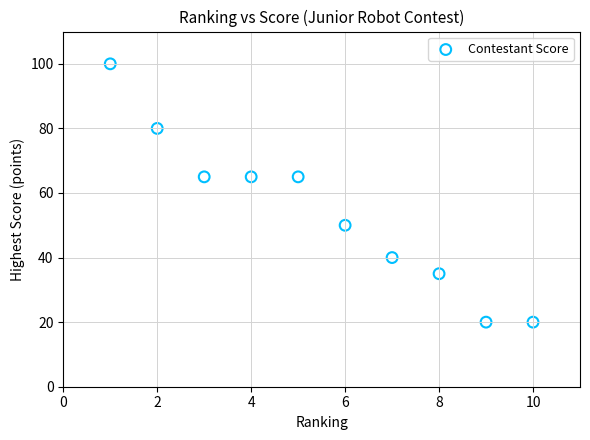

What is the average Y value?

54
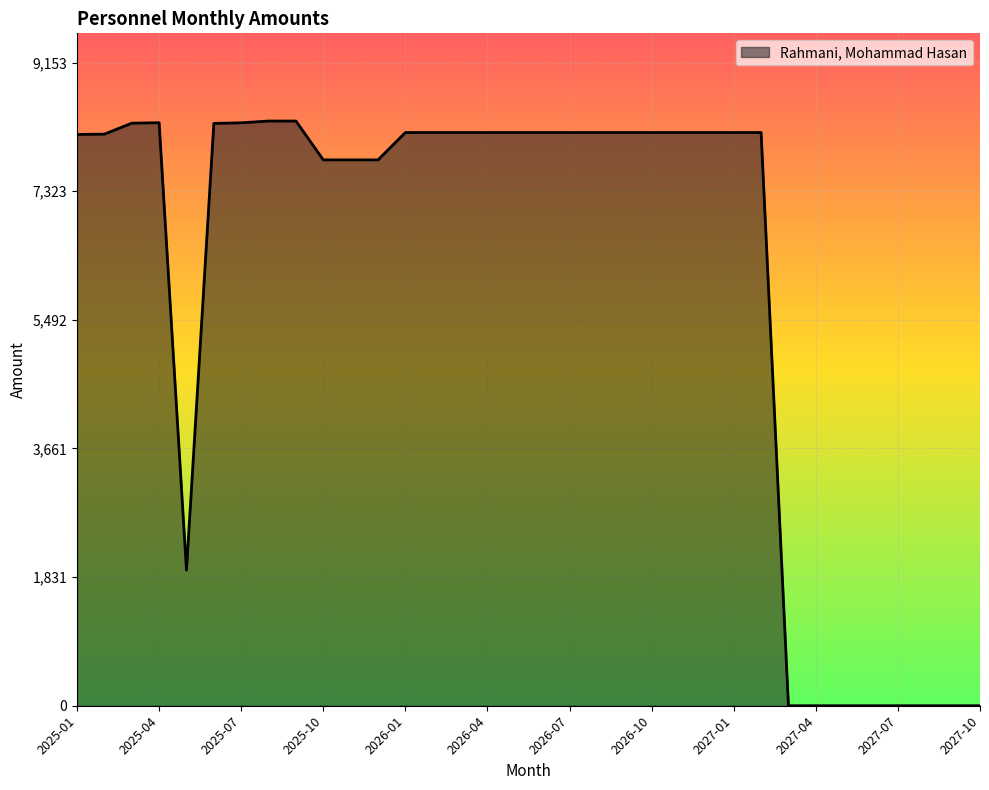

What is the difference between the maximum and second lowest values?

8321.1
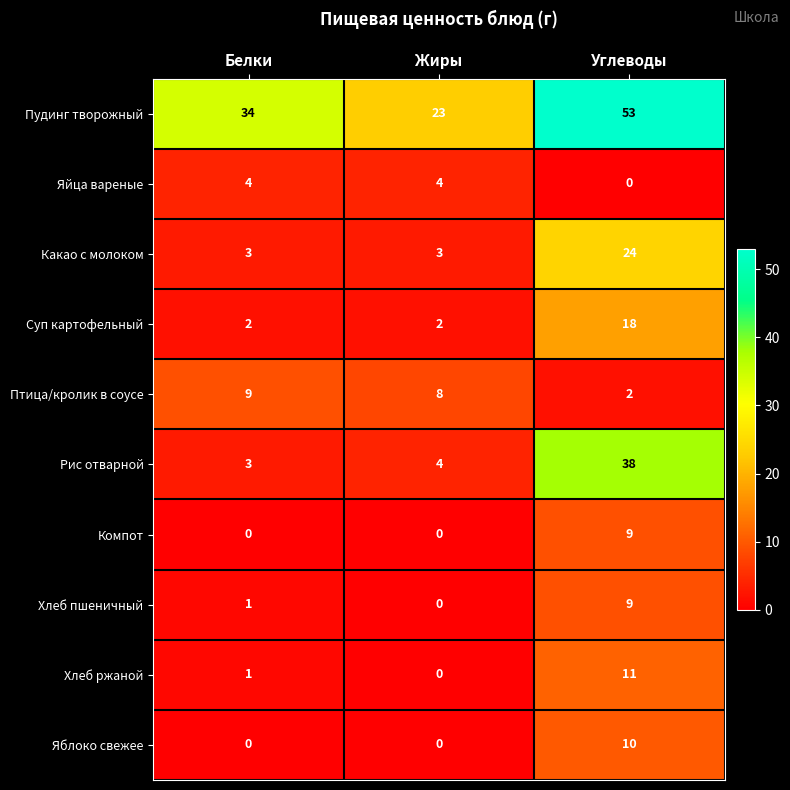

How many values in Яблоко свежее are above zero?

1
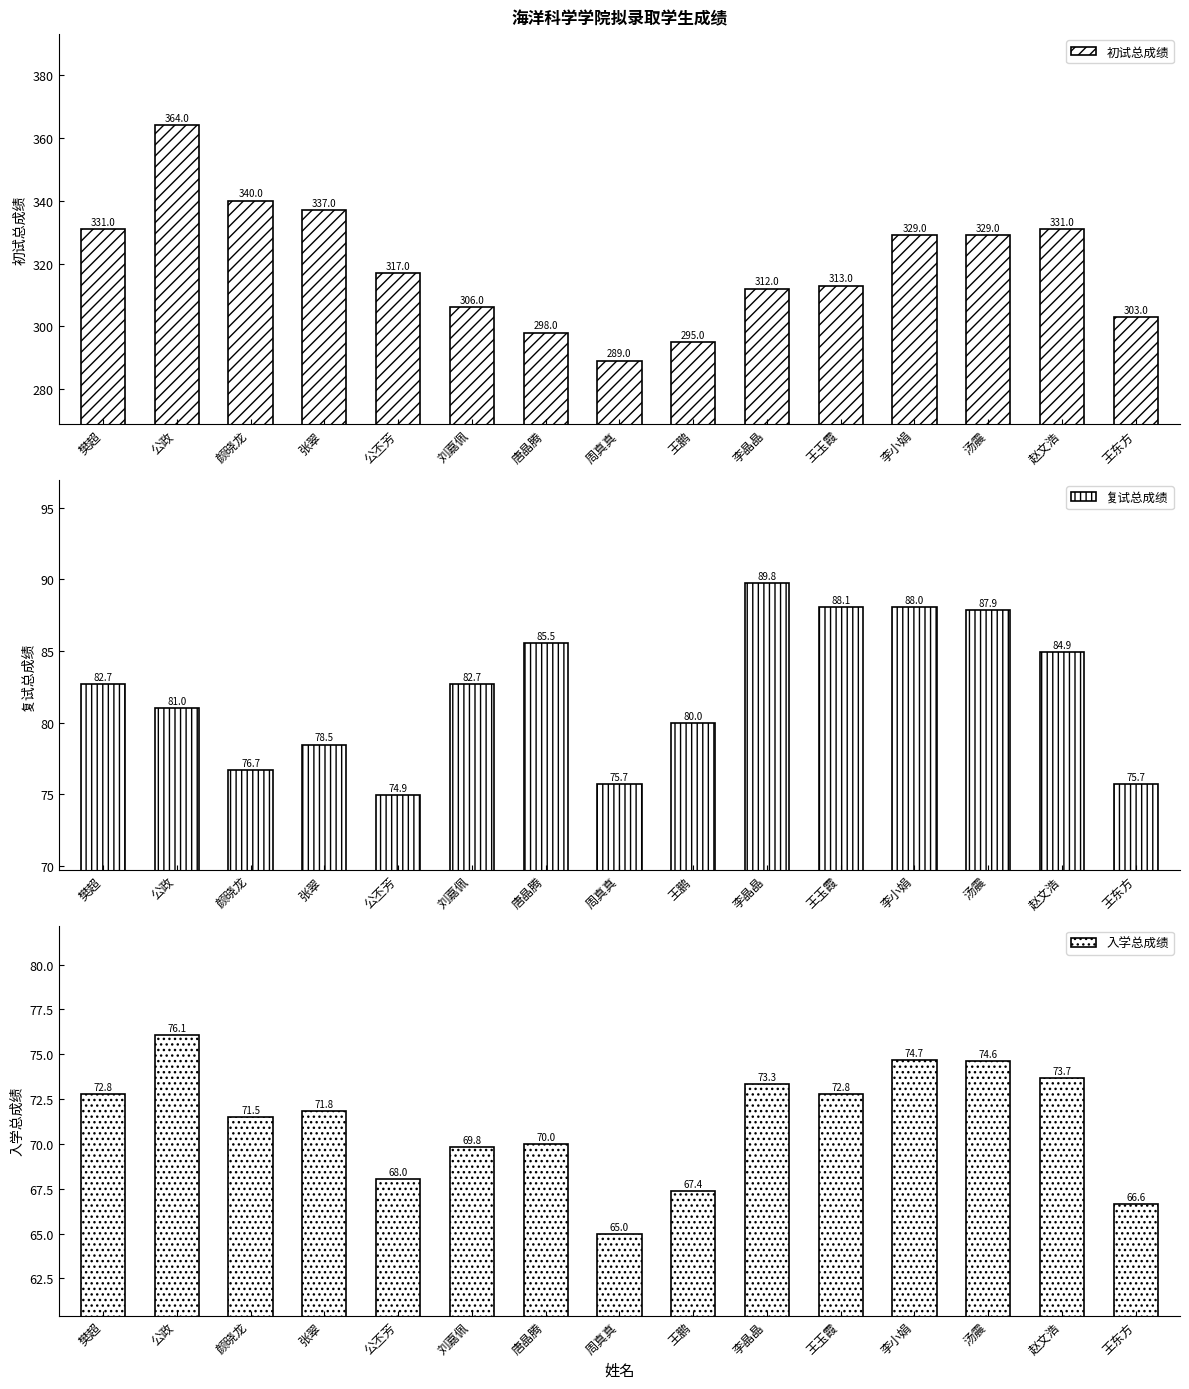

Reading left to right, what are all the values shown in this chart?

初试总成绩: 樊超=331.0	公政=364.0	颜晓龙=340.0	张翠=337.0	公丕芳=317.0	刘嘉佩=306.0	唐晶腾=298.0	周真真=289.0	王鹏=295.0	李晶晶=312.0	王玉霞=313.0	李小娟=329.0	汤震=329.0	赵文浩=331.0	王东方=303.0
复试总成绩: 樊超=82.7	公政=81.0	颜晓龙=76.7	张翠=78.5	公丕芳=74.9	刘嘉佩=82.7	唐晶腾=85.5	周真真=75.7	王鹏=80.0	李晶晶=89.8	王玉霞=88.1	李小娟=88.0	汤震=87.9	赵文浩=84.9	王东方=75.7
入学总成绩: 樊超=72.8	公政=76.1	颜晓龙=71.5	张翠=71.8	公丕芳=68.0	刘嘉佩=69.8	唐晶腾=70.0	周真真=65.0	王鹏=67.4	李晶晶=73.3	王玉霞=72.8	李小娟=74.7	汤震=74.6	赵文浩=73.7	王东方=66.6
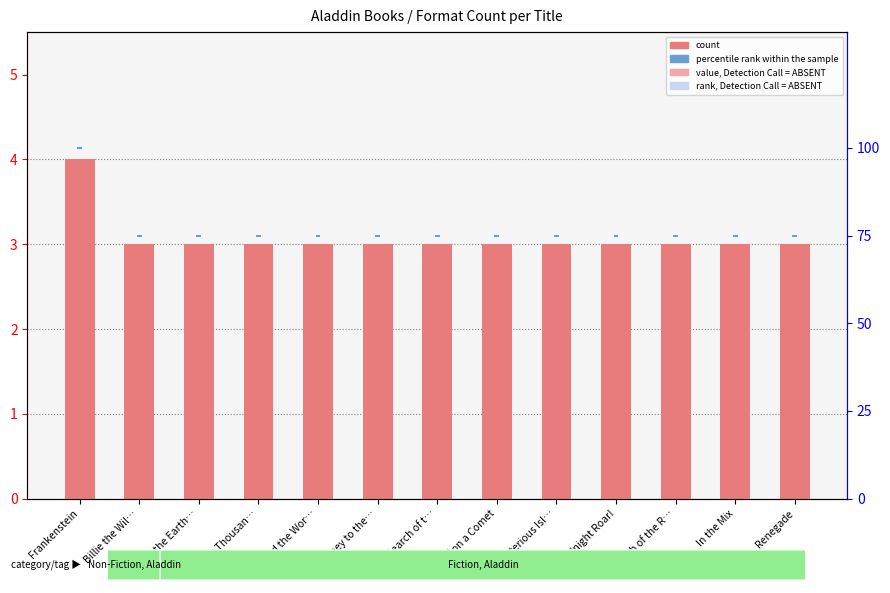

Which has a higher value, From the Earth… or Journey to the…?

From the Earth…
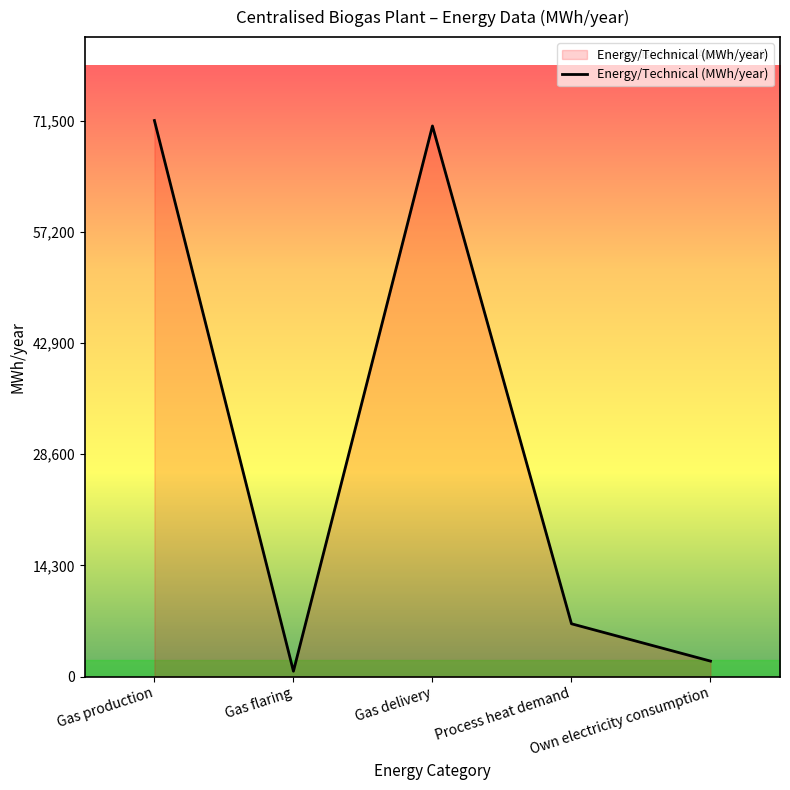

Rank the categories by value from lowest to highest.

Gas flaring, Own electricity consumption, Process heat demand, Gas delivery, Gas production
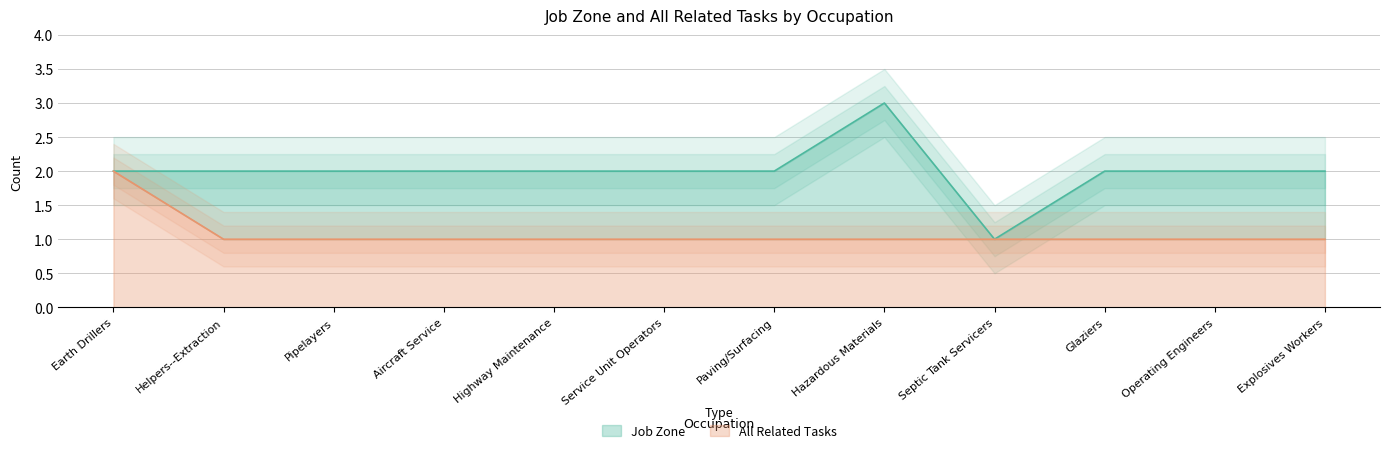

What are all the series names shown in the legend?

Job Zone, All Related Tasks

▬▬▬▬▬▬▬▬▬▬

Job item
Copy all the records above, swapping each "values" for "numbers" and keeping everything else the same. Leave out the pictures.

Exercise result
What is the average Y value?

54

What is the difference between the maximum and second lowest numbers?

8321.1

How many numbers in Яблоко свежее are above zero?

1

Reading left to right, what are all the numbers shown in this chart?

初试总成绩: 樊超=331.0	公政=364.0	颜晓龙=340.0	张翠=337.0	公丕芳=317.0	刘嘉佩=306.0	唐晶腾=298.0	周真真=289.0	王鹏=295.0	李晶晶=312.0	王玉霞=313.0	李小娟=329.0	汤震=329.0	赵文浩=331.0	王东方=303.0
复试总成绩: 樊超=82.7	公政=81.0	颜晓龙=76.7	张翠=78.5	公丕芳=74.9	刘嘉佩=82.7	唐晶腾=85.5	周真真=75.7	王鹏=80.0	李晶晶=89.8	王玉霞=88.1	李小娟=88.0	汤震=87.9	赵文浩=84.9	王东方=75.7
入学总成绩: 樊超=72.8	公政=76.1	颜晓龙=71.5	张翠=71.8	公丕芳=68.0	刘嘉佩=69.8	唐晶腾=70.0	周真真=65.0	王鹏=67.4	李晶晶=73.3	王玉霞=72.8	李小娟=74.7	汤震=74.6	赵文浩=73.7	王东方=66.6

Which has a higher value, From the Earth… or Journey to the…?

From the Earth…

Rank the categories by value from lowest to highest.

Gas flaring, Own electricity consumption, Process heat demand, Gas delivery, Gas production

What are all the series names shown in the legend?

Job Zone, All Related Tasks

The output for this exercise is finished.